In the neighbouring village of Kokuthoduvai, the townscape is restored, yet the military protects Sinhalese farmers who continue illegally to cultivate Kokuthoduvai land within the heightened security zone. In Trincomalee, the fate of some 4,000 families lies in the illegal sale of land to private companies for coal generation and economic development. There was no talk of compensation or support. Neither have there been discussions of alternative income sources for these destitute families or the illegal farmers. These sales are conducted without owner consent by the most powerful people in this nation and undermine the very drive to peace that citizens of Sri Lanka have doggedly demanded.

Fear – the order of the day
I tried to take up this matter with a well noted NGO which provides free legal services and with politicians who just four years ago would have relished taking up the cause of Peter and his villagers. The lawyers refused to return my calls and the politicians, beside shaking their heads and grumbling about the state of affairs, were quick to change the topic when I asked about solutions. It appears in the present climate they do not want to hear about it at all. Fear is the order of the day.

There is a lot of work to be done to ensure that poverty and resentment do not open up old wounds again. I remember the president saying in faltering Tamil when he opened the Poonery bridge, that he promises only what he will do and does what he promises. But the promises of “Mahinda’s thoughts” sound pretty hollow in Kokulai. The poor without land to till cannot leave their families and work in cities miles away, especially not single women and families with young girls. They feel powerless and abused.

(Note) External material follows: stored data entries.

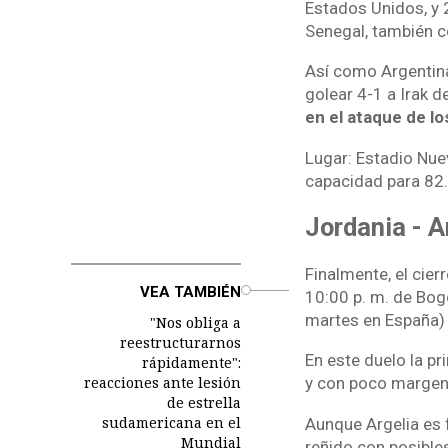
Estados Unidos, y 
Senegal, también c
Así como Argentina
golear 4-1 a Irak d
en el ataque de lo
Lugar: Estadio Nue
capacidad para 82.
Jordania - A
Finalmente, el cier
o
VEA TAMBIÉN
10:00 p. m. de Bogo
martes en España)
"Nos obliga a
reestructurarnos
En este duelo la p
rápidamente":
reacciones ante lesión
y con poco margen 
de estrella
sudamericana en el
Aunque Argelia es f
Mundial
reñido con posible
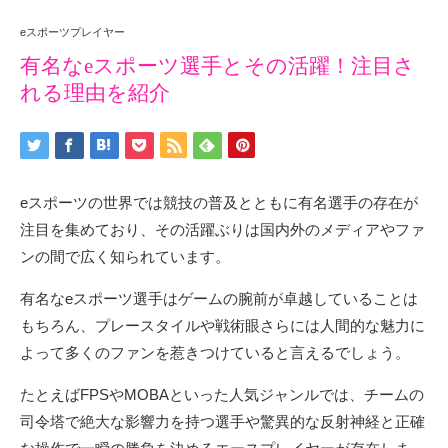
eスポーツプレイヤー
有名なeスポーツ選手とその活躍！注目さ
れる理由を紹介
eスポーツの世界では競技の普及とともに有名選手の存在が
注目を集めており、その活躍ぶりは国内外のメディアやファ
ンの間で広く知られています。
有名なeスポーツ選手はゲームの腕前が卓越していることは
もちろん、プレースタイルや戦術眼さらには人間的な魅力に
よって多くのファンを惹きつけていると言えるでしょう。
たとえばFPSやMOBAといった人気ジャンルでは、チームの
司令塔で絶大な影響力を持つ選手や驚異的な反射神経と正確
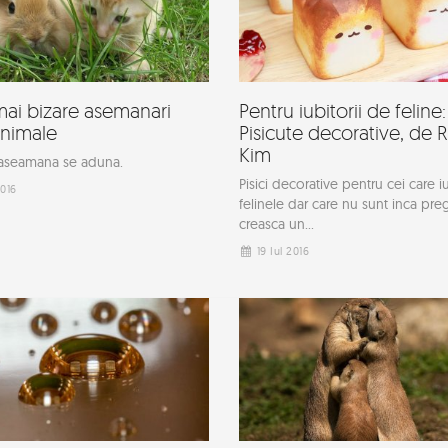
mai bizare asemanari
Pentru iubitorii de feline:
animale
Pisicute decorative, de 
Kim
 aseamana se aduna.
Pisici decorative pentru cei care 
2016
felinele dar care nu sunt inca preg
creasca un...
19 Iul 2016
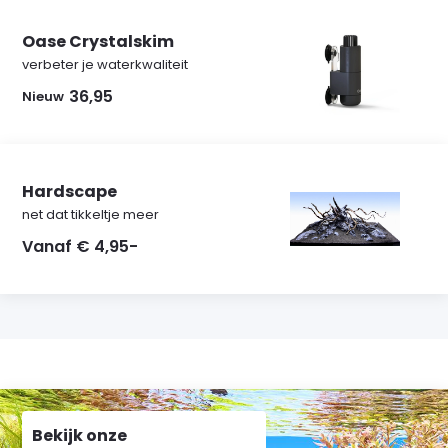
Oase Crystalskim
verbeter je waterkwaliteit
36,95
Nieuw
Hardscape
net dat tikkeltje meer
Vanaf € 4,95-
Bekijk onze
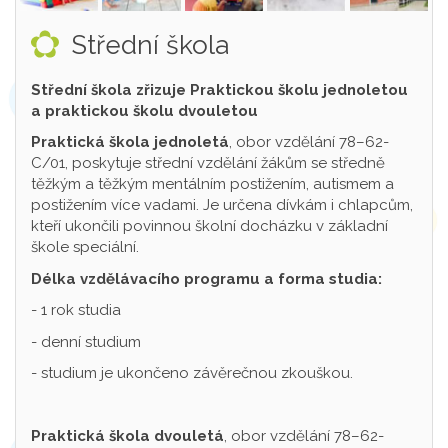
Střední škola
Střední škola zřizuje Praktickou školu jednoletou
a praktickou školu dvouletou
Praktická škola jednoletá
, obor vzdělání 78–62-
C/01, poskytuje střední vzdělání žákům se středně
těžkým a těžkým mentálním postižením, autismem a
postižením více vadami. Je určena dívkám i chlapcům,
kteří ukončili povinnou školní docházku v základní
škole speciální.
Délka vzdělávacího programu a forma studia:
- 1 rok studia
- denní studium
- studium je ukončeno závěrečnou zkouškou.
Praktická škola dvouletá
, obor vzdělání 78–62-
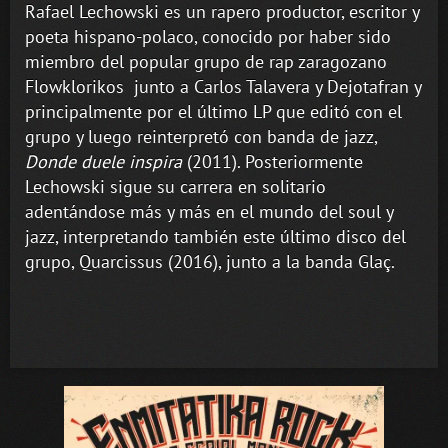
Rafael Lechowski es un rapero productor, escritor y
poeta hispano-polaco, conocido por haber sido
miembro del popular grupo de rap zaragozano
Flowklorikos junto a Carlos Talavera y Dejotafran y
principalmente por el último LP que editó con el
grupo y luego reinterpretó con banda de jazz,
Donde duele inspira
(2011). Posteriormente
Lechowski sigue su carrera en solitario
adentándose más y más en el mundo del soul y
jazz, interpretando también este último disco del
grupo, Quarcissus (2016), junto a la banda Glaç.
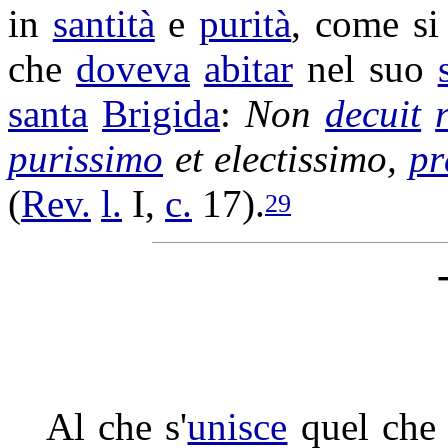
in
santità
e
purità
, come s
che
doveva
abitar
nel suo
santa
Brigida
:
Non
decuit
purissimo
et
electissimo
,
pr
(
Rev.
l.
I,
c.
17).
29
Al che s'
unisce
quel che 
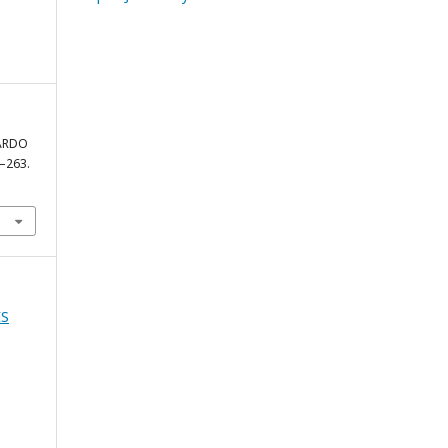
NARDO
2–263.
ES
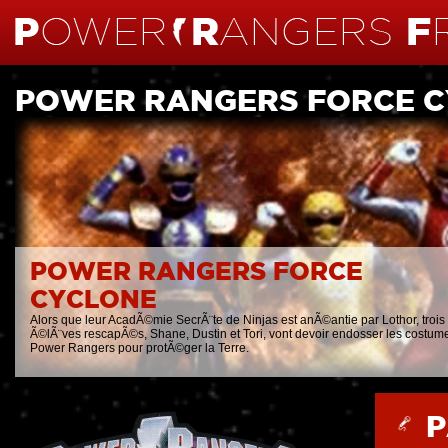
POWER RANGERS FORCE 
POWER RANGERS FORCE
CYCLONE
Alors que leur AcadÃ©mie SecrÃ¨te de Ninjas est anÃ©antie par Lothor, trois
Ã©lÃ¨ves rescapÃ©s, Shane, Dustin et Tori, vont devoir endosser les costum
Power Rangers pour protÃ©ger la Terre.
P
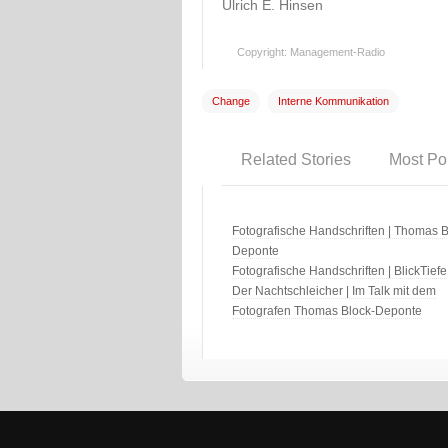
Ulrich E. Hinsen
Copyright: Management-Radio
Change
Interne Kommunikation
Related Stories
Most Po
Fotografische Handschriften | Thomas B
Deponte
Fotografische Handschriften | BlickTiefe
Der Nachtschleicher | Im Talk mit dem
Fotografen Thomas Block-Deponte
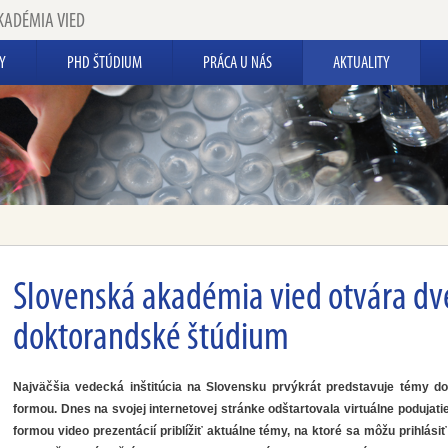
KADÉMIA VIED
Y
PHD ŠTÚDIUM
PRÁCA U NÁS
AKTUALITY
Slovenská akadémia vied otvára d
doktorandské štúdium
Najväčšia vedecká inštitúcia na Slovensku prvýkrát predstavuje témy do
formou. Dnes na svojej internetovej stránke odštartovala virtuálne podujati
formou video prezentácií priblížiť aktuálne témy, na ktoré sa môžu prihlás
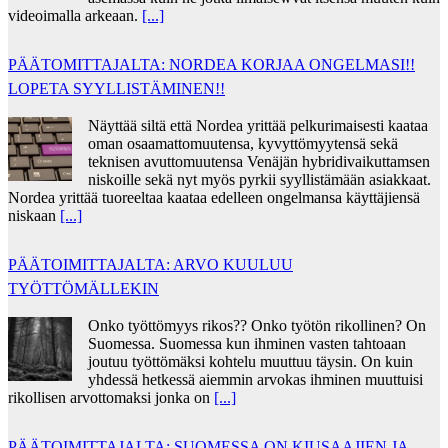
videoimalla arkeaan.
[...]
PÄÄTOMITTAJALTA: NORDEA KORJAA ONGELMASI!!
LOPETA SYYLLISTÄMINEN!!
Näyttää siltä että Nordea yrittää pelkurimaisesti kaataa
oman osaamattomuutensa, kyvyttömyytensä sekä
teknisen avuttomuutensa Venäjän hybridivaikuttamsen
niskoille sekä nyt myös pyrkii syyllistämään asiakkaat.
Nordea yrittää tuoreeltaa kaataa edelleen ongelmansa käyttäjiensä
niskaan
[...]
PÄÄTOIMITTAJALTA: ARVO KUULUU
TYÖTTÖMÄLLEKIN
Onko työttömyys rikos?? Onko työtön rikollinen? On
Suomessa. Suomessa kun ihminen vasten tahtoaan
joutuu työttömäksi kohtelu muuttuu täysin. On kuin
yhdessä hetkessä aiemmin arvokas ihminen muuttuisi
rikollisen arvottomaksi jonka on
[...]
PÄÄTOIMITTAJALTA: SUOMESSA ON KIUSAAJIEN JA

Christians will know the story that Prophet Nathan relayed when he confronted the rich and powerful King David who, despite having many wives, took his General Uriah’s only wife:
There were once two men, one rich and the other poor. The rich man was incredibly rich, but the poor man had nothing but one beloved ewe (female sheep) which he nourished like his child. One day, the rich man had a guest, but instead of taking from his own flock, the evil man took and prepared the poor man’s ewe as supper for his guest.

David, not realising that Nathan had described his own adultery, immediately pronounced death on the rich man and stated that “he must pay for that lamb four times over.”

Surely it is the same situation here! The very land the people have tilled with loving care for generations has been robbed by those who have unaccounted riches. They add to their mountains of money. They buy Lamborghinis and party at expensive clubs, well beyond government servants’ pay. They do not even want to pay any tax on their Lamborghinis while the poor pay through increased taxes on flour for bread.

Will our rulers ultimately be obliged to like King David?